Task:
Within the data, how many lines hold the word "Japanese"? Answer with nothing but the number.

━━━

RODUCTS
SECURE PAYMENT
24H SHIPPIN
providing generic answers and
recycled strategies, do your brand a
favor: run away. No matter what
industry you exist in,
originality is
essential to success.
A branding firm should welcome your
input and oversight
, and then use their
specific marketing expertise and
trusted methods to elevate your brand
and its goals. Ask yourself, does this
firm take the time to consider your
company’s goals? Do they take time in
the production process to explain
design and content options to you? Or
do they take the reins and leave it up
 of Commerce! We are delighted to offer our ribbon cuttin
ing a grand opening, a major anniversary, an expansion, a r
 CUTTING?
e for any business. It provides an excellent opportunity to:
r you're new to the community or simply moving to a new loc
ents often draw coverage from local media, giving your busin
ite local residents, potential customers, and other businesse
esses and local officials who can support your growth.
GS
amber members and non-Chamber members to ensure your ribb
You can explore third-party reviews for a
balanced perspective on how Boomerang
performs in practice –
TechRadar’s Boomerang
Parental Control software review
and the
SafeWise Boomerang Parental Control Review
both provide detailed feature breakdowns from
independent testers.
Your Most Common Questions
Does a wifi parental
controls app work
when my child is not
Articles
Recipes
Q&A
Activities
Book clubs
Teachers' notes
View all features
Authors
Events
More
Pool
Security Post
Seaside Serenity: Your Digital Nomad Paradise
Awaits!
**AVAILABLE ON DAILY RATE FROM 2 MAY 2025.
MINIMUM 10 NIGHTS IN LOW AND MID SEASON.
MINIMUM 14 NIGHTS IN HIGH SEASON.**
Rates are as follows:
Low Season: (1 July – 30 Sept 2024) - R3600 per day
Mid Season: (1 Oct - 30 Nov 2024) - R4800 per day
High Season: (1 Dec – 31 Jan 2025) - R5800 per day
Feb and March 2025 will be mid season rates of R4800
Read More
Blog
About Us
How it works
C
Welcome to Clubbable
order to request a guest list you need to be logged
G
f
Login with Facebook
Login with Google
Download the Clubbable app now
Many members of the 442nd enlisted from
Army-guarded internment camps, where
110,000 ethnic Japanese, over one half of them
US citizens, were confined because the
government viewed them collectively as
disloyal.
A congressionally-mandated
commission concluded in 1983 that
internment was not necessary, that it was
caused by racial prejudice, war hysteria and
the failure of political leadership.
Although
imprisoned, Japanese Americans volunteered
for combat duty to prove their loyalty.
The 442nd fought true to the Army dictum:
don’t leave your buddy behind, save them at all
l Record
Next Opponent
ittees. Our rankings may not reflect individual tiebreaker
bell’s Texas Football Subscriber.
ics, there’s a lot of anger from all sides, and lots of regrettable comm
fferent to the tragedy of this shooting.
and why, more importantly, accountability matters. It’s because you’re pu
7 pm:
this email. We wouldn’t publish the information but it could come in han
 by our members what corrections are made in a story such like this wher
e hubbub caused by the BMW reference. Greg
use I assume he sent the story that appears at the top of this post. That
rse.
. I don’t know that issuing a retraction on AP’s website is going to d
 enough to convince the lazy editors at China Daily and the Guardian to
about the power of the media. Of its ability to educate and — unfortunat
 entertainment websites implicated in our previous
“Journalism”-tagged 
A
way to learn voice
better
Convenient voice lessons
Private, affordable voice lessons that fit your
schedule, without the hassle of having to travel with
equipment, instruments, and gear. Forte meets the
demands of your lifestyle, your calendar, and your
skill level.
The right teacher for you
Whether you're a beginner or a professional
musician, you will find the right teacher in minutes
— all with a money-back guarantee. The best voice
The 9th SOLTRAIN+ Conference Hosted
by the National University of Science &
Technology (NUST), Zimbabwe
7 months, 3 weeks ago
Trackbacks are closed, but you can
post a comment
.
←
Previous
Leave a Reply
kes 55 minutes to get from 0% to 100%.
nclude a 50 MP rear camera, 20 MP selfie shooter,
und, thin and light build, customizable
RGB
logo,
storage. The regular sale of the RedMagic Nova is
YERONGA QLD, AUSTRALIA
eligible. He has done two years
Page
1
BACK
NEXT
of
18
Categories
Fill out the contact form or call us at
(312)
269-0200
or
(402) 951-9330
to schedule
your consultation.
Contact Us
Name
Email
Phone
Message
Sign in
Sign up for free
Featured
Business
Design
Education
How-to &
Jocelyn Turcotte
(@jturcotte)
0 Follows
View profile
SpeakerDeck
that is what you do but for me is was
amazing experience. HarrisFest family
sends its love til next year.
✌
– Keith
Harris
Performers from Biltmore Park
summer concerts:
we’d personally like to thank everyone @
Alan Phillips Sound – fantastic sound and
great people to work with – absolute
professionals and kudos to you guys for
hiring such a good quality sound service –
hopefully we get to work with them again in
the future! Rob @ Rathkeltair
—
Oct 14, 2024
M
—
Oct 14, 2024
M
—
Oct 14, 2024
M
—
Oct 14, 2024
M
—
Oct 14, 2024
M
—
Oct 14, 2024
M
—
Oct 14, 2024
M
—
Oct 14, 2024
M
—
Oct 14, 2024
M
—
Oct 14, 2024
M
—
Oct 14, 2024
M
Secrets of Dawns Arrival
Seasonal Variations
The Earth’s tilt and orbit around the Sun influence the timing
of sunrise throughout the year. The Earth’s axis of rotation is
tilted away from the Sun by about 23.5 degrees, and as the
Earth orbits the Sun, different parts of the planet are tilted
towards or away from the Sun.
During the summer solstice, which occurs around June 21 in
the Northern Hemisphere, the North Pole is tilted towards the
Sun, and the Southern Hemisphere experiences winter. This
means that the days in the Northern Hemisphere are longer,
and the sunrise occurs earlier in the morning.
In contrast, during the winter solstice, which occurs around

━━━

Answer to the exercise:
2